▶ Questions to answer:
a) In the forum excerpt, which processor is recommended to pair with a cheap motherboard for someone who wants to overclock?
b) Summarize the forum excerpt in two sentences.

▶ Text excerpt:
******

There's a lot of bad **** happening in China.

I wouldn't say HP is the worst. From my experience, the experience of some friends, and some research, Packard Bell is probably they worst I've hard of, at least from a consumer point of view. Outdated tech, severely underpowered PSUs (an 8800GT on a 350w POS unit... insane! unacceptable for a consumer product!), low-quality parts, bad customer service, and inflated prices.


----------



## roast (Nov 2, 2006)

I dont think overclocking that machine is really required...
If you're an enthusiast, and want to do some overclocking, grab a cheap motherboard and a E5200.

Otherwise, you're ***** out of luck with Overclocking that HP. As you said yourself, the BIOS is limited.
Software is indeed very risky to OC with - not something I tend to like doing. Far too unstable.
And as Phædrus2401 mentioned, the PSU probably would not be able to cope.

Sorry.

-Mick.


----------



## ThumperSD (Feb 14, 2010)

******

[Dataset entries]
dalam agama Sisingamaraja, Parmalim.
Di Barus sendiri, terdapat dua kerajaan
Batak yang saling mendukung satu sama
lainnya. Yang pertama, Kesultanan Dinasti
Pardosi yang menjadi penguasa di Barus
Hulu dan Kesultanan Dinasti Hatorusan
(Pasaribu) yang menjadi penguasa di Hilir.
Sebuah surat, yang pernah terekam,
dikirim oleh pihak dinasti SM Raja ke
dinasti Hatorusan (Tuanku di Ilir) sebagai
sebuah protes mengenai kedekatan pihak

******

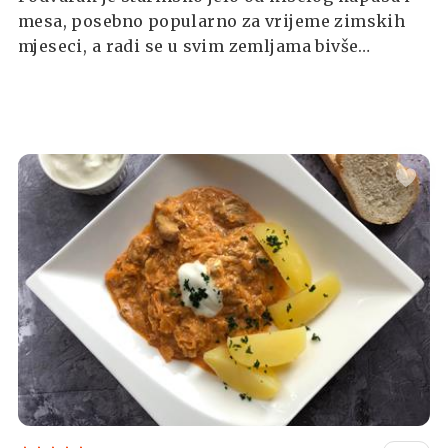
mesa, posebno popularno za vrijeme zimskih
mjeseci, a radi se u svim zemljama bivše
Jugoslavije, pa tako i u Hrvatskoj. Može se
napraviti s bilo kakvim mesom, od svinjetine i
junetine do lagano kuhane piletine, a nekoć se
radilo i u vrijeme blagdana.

******

▶ Answers below:
a) An E5200.

b) One poster argues that Packard Bell, not HP, is probably the worst maker for consumers because of outdated technology, severely underpowered power supplies, low-quality parts, bad customer service, and inflated prices. Another poster says overclocking the HP machine isn't really required and would be impractical because its BIOS is limited, software overclocking is risky and unstable, and its power supply probably couldn't cope, so an enthusiast should instead buy a cheap motherboard and an E5200.